That was the beginning of this trip. Something in his tone had me tense, I imagined what it was as he got off the phone. I didn’t wonder for long because he called back, completely broken, and it broke me. I confirmed you were gone and I couldn’t find my voice.
Maybe I should send Uncle Okezie a thank you card, because he presented a splendid memory, which I am going to remember you by.
I talk about you and struggle whether to use past tense or present tense. I know I should use past tense, but I am not willing.
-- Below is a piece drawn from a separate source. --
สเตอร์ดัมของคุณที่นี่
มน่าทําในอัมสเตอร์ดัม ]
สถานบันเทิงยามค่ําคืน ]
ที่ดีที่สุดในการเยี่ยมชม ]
Grandfather left a couple of months before you. I knew there was something wrong with the way that left me feeling. Somewhat distant and in denial. I wondered what could be missing. The pain? The PAIN?
This is the difference.
Day 2 of n….where n is indefinite.
I don’t know when I will get tired of counting. Maybe today,Maybe a year today. I remember when the Champions of #BBOG were going about their cause, and counted as far as 500 days. I wondered if they would tire, when they would tire. The people who started the counting cause, and fell by the wayside; it don’t necessarily mean that they had tired to lend voice..
I may not count what day it is without you on earth, but it is certainly not any easier.
I bid you Adieu my brother and friend, this vacuum is yours to fill, the memories together will do it.
Ohakwe Stephen Akwiwu lives forever.